Furthermore, methotrexate therapy, including systemic application and local intra-GS injection (Shamma and Schwartz, 1992; Mittal et al., 2003; Dolinko et al., 2018), could be considered an alternative treatment with strict indications and monitoring (Andrade et al., 2015). However, it is not recommended as a first-line treatment by the American Society of Reproductive Medicine (ASRM).
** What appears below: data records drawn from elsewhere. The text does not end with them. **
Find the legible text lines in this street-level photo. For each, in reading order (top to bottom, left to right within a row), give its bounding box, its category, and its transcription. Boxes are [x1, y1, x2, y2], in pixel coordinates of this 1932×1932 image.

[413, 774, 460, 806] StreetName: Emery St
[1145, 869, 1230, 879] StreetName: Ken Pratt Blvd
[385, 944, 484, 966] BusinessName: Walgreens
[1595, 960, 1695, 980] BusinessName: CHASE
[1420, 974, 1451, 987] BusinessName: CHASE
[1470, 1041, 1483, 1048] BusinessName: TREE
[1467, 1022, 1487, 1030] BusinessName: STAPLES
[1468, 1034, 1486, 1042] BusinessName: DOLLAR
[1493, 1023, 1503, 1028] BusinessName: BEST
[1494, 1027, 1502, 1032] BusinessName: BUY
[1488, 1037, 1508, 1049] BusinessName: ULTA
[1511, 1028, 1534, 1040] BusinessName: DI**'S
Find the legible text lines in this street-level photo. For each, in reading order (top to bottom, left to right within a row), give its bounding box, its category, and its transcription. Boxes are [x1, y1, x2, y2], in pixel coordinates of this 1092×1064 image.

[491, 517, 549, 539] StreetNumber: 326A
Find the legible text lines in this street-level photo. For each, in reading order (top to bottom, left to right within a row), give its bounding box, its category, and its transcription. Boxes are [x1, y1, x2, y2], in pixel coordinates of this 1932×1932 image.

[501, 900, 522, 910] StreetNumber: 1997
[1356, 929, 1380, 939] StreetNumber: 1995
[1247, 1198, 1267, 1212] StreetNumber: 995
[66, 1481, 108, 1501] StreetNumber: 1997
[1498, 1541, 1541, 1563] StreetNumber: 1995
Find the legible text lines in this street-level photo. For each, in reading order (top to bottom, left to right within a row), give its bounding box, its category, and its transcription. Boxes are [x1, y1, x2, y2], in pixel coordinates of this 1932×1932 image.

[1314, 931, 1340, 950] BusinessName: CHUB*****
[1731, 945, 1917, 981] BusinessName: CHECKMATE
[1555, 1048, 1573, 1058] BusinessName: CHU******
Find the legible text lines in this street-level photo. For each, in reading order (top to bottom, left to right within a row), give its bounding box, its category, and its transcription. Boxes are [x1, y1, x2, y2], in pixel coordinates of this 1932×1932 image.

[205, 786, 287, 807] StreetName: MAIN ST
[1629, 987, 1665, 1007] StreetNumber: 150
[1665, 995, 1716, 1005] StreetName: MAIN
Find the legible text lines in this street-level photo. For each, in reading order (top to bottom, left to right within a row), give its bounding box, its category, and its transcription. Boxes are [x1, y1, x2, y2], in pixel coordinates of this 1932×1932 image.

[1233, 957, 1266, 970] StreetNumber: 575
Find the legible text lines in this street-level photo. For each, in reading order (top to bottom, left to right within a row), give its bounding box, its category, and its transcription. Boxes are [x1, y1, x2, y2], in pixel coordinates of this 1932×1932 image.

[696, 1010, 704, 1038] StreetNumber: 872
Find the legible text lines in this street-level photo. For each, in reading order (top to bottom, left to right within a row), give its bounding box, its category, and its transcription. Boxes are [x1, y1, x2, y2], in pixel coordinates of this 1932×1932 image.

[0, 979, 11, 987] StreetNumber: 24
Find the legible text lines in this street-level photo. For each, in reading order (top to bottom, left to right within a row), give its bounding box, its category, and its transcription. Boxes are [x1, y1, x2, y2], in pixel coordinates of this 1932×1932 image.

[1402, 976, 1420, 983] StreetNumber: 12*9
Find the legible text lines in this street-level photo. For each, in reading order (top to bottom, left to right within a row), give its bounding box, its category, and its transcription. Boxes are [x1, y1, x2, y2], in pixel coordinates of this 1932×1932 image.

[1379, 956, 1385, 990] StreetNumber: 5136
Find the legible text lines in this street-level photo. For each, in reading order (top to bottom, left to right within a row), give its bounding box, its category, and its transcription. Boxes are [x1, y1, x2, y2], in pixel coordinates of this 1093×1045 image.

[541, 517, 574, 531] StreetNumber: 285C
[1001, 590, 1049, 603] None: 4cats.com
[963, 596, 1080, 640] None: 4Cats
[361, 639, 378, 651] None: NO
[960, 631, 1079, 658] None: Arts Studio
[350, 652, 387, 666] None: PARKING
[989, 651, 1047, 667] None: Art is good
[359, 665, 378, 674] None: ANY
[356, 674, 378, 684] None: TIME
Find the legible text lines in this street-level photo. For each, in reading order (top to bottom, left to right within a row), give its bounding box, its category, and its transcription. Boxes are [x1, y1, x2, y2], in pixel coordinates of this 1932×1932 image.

Co-existing ectopic pregnancies may be misdiagnosed and treatment may be delayed, which may lead to life-threatening complications and necessitate additional surgery. Upon review of reported cases, we developed several specifications for the prevention of co-existing ectopic pregnancy after IVF-ET: 1) clinicians should be alert that more than one embryo was transferred in IVF-ET, or ovarian hyperstimulation was conducted in the pregnancy; 2) clinicians should be alert to abnormal changes in β-HCG after IVF-ET; 3) ultrasonography may show an empty uterus with GS occupying the position of the adnexa; 4) because either ipsilateral or contralateral ovarian and tubal pregnancy could occur, laparoscopic exploration of both lateral fallopian tubes and ovaries is needed, and clinicians should pay attention to laparoscopic images showing purple bulging of the tube or ovarian hemorrhage; and 5) pathologic evidence may include ovarian tissue in the wall of the GS and a GS in the fallopian tubal tissue.

Conclusion

Concurrent OP and tubal pregnancy after ART have been reported in a few cases. In this report, we found that preoperative diagnosis involves considerable challenges. Risk factors include the transfer of multiple embryos in IVF-ET or ovarian hyperstimulation. As such, surgery remains the preferred treatment. Routine intra-operatory inspection of both fallopian tubes and ovaries is strongly recommended in any ectopic pregnancy, especially in high-risk patients.